REQUIRED ACTION. Everything in the listing must be repeated exactly, apart from the images.

DATA SHOWN.
.....
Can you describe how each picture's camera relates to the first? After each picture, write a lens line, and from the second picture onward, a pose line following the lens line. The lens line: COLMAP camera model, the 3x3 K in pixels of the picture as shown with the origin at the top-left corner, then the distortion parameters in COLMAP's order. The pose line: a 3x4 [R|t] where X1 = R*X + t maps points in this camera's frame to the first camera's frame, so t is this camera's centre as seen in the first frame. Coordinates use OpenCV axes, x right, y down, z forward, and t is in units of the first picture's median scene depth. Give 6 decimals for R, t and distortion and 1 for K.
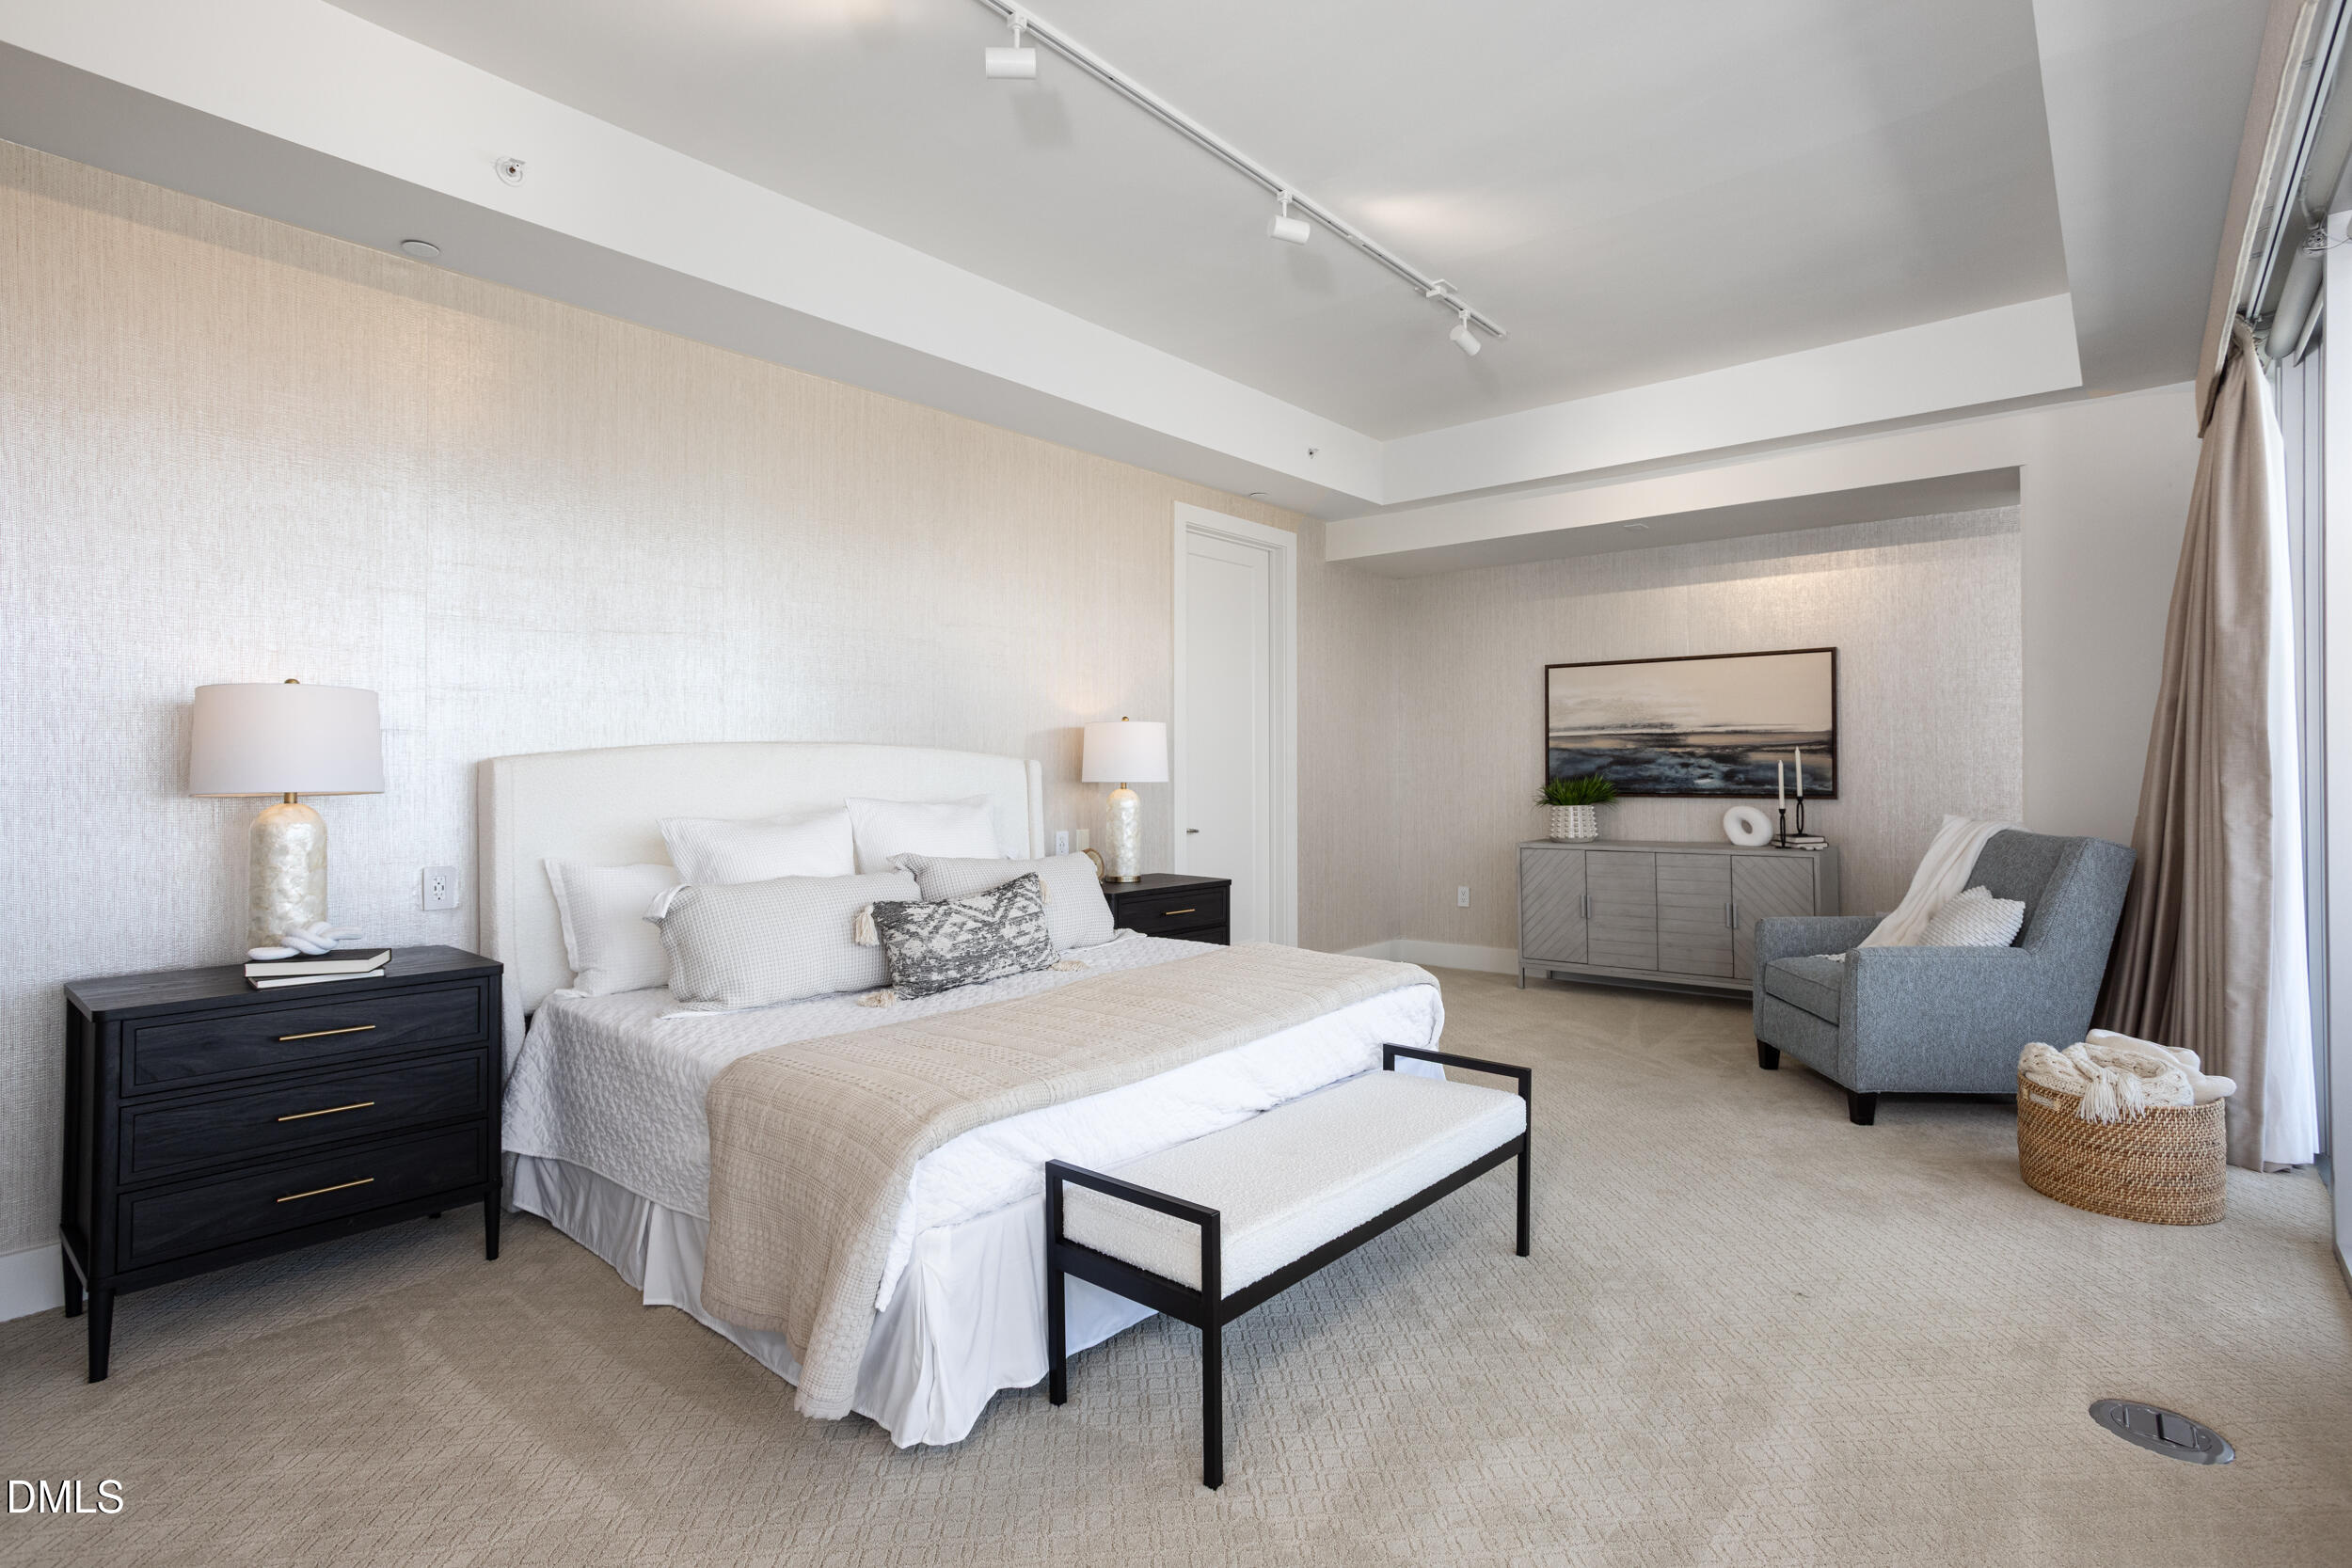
lens RADIAL K [[1140.9, 0, 1174.5], [0, 1140.9, 774.8], [0, 0, 1]] dist [-0.022485, 0.001530]
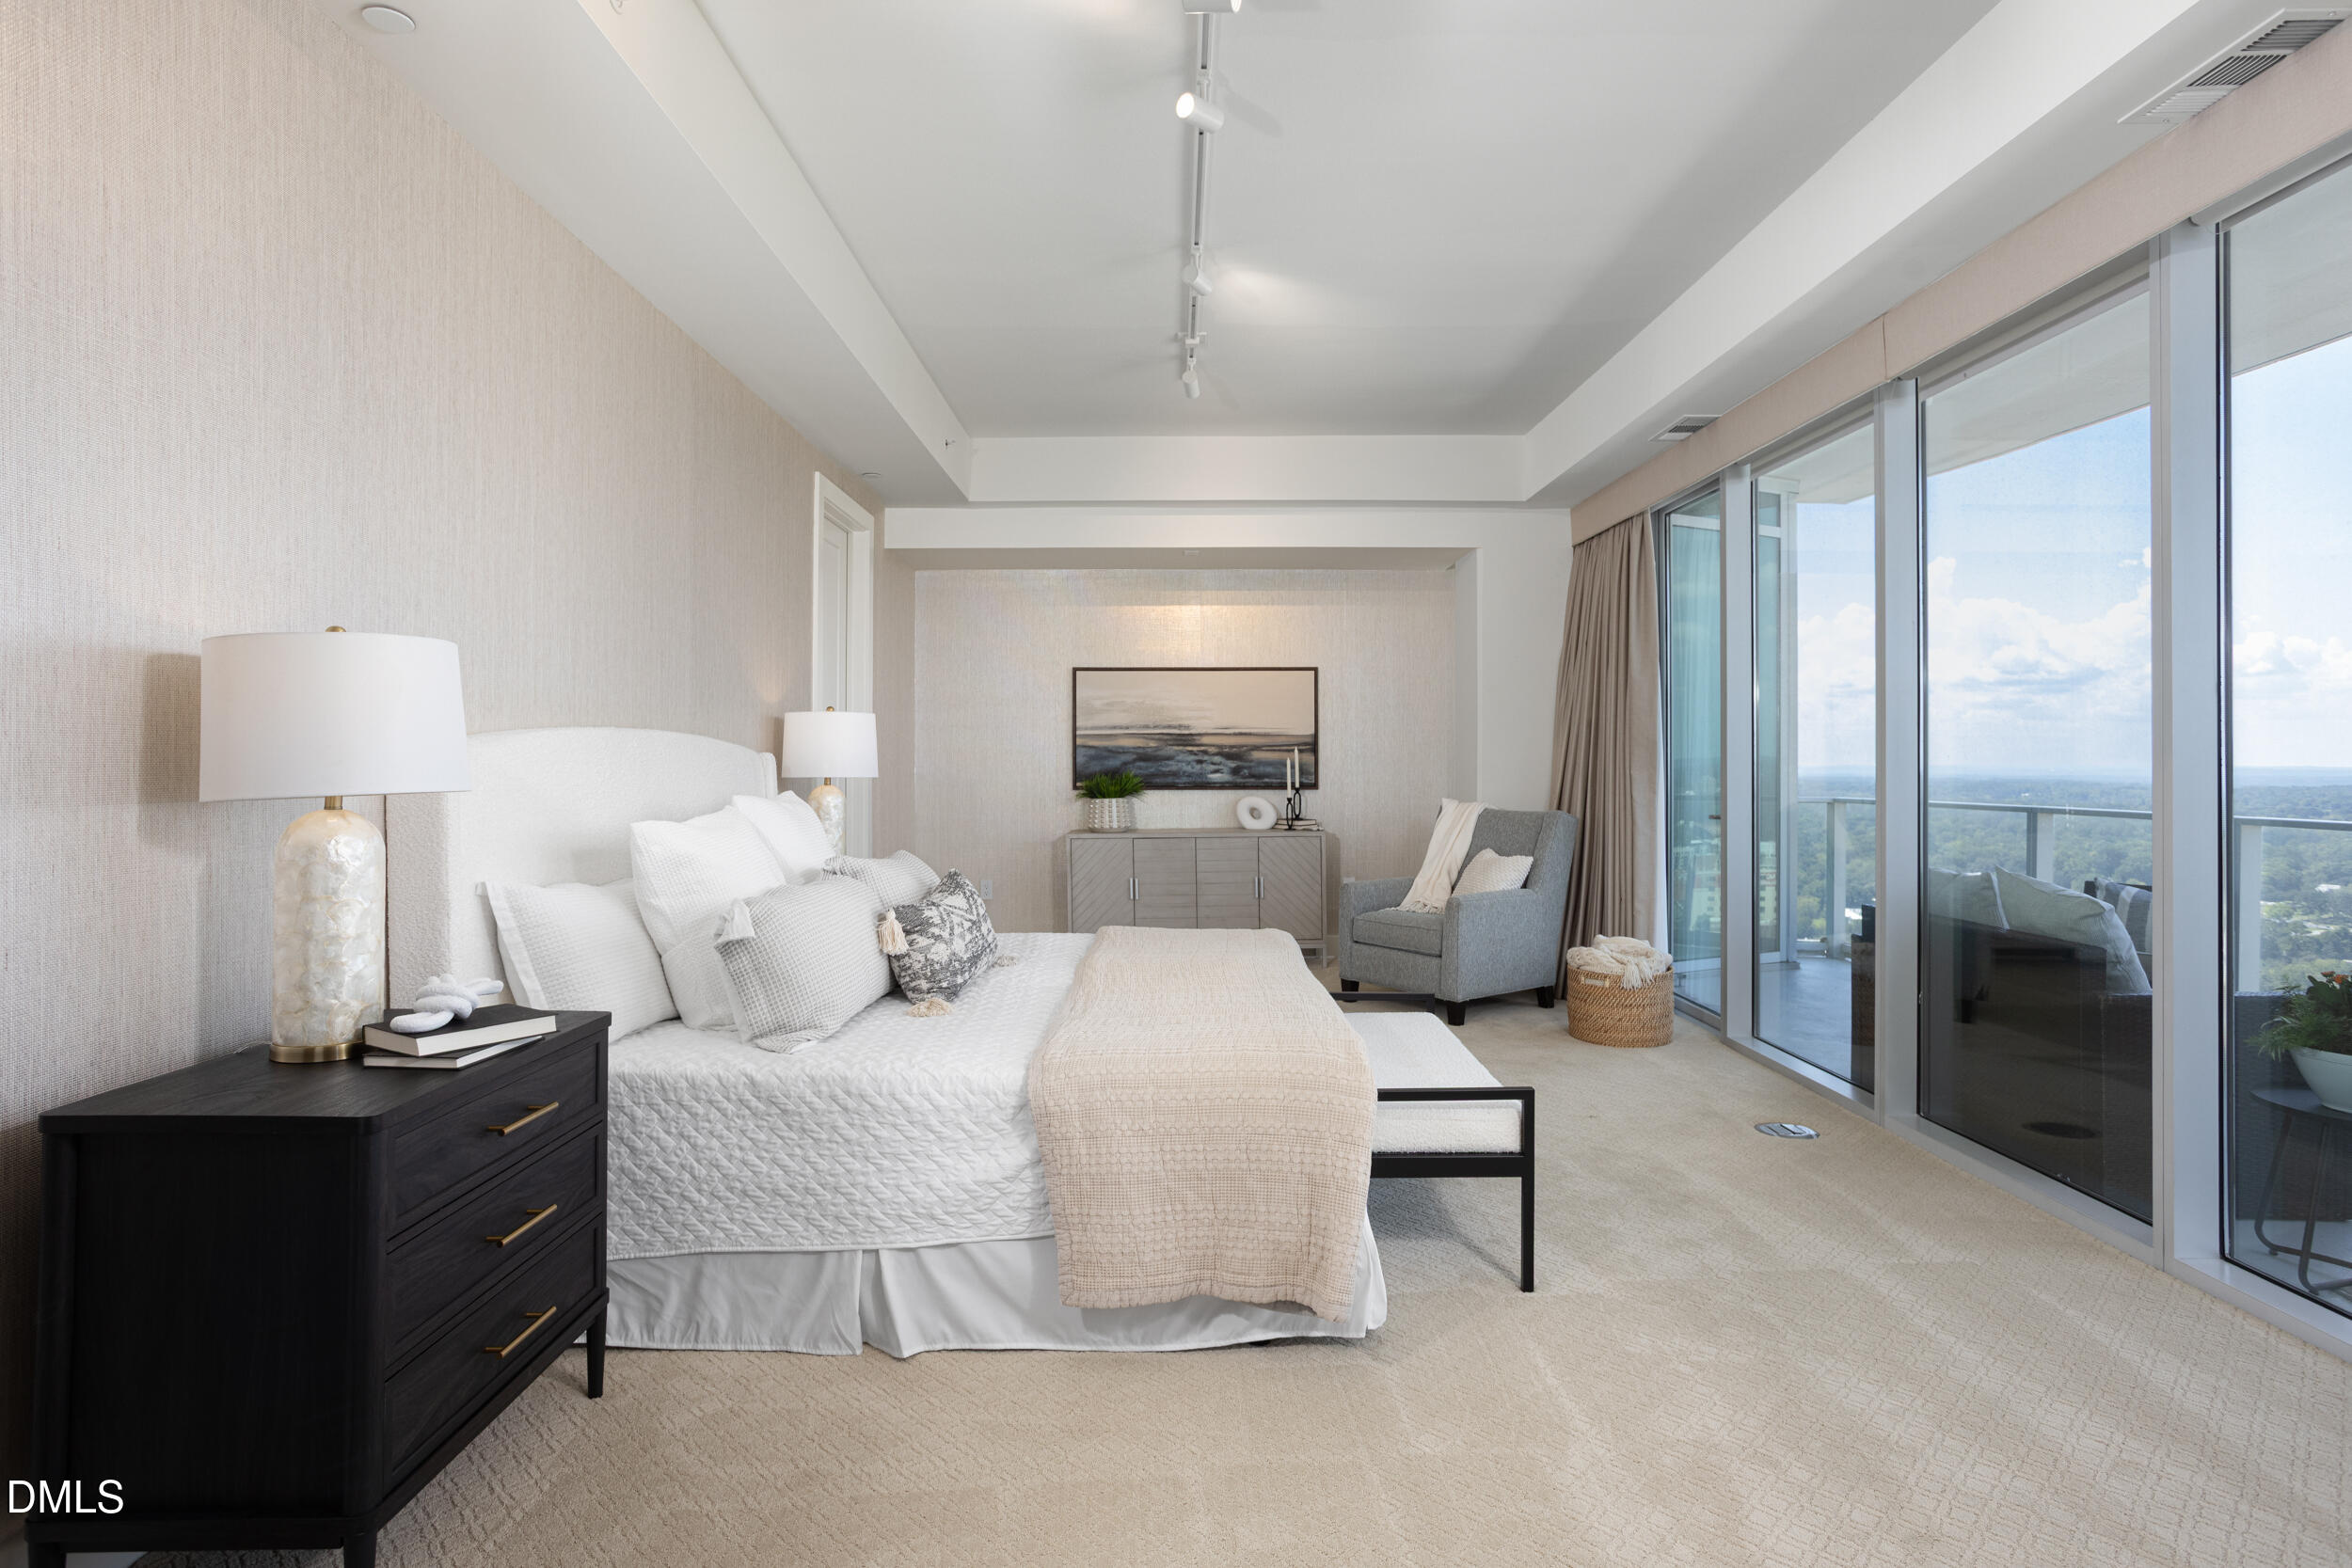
lens RADIAL K [[1266.4, 0, 1174.6], [0, 1266.4, 772.0], [0, 0, 1]] dist [-0.019755, 0.000166]
pose [[0.757374, -0.001609, 0.652979, -0.441389], [0.001561, 0.999999, 0.000653, 0.001143], [-0.652979, 0.000525, 0.757376, 0.043422]]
.....
EXERCISE ANSWER.
Can you describe how each picture's camera relates to the first? After each picture, write a lens line, and from the second picture onward, a pose line following the lens line. The lens line: COLMAP camera model, the 3x3 K in pixels of the picture as shown with the origin at the top-left corner, then the distortion parameters in COLMAP's order. The pose line: a 3x4 [R|t] where X1 = R*X + t maps points in this camera's frame to the first camera's frame, so t is this camera's centre as seen in the first frame. Coordinates use OpenCV axes, x right, y down, z forward, and t is in units of the first picture's median scene depth. Give 6 decimals for R, t and distortion and 1 for K.
lens RADIAL K [[1140.9, 0, 1174.5], [0, 1140.9, 774.8], [0, 0, 1]] dist [-0.022485, 0.001530]
lens RADIAL K [[1266.4, 0, 1174.6], [0, 1266.4, 772.0], [0, 0, 1]] dist [-0.019755, 0.000166]
pose [[0.757374, -0.001609, 0.652979, -0.441389], [0.001561, 0.999999, 0.000653, 0.001143], [-0.652979, 0.000525, 0.757376, 0.043422]]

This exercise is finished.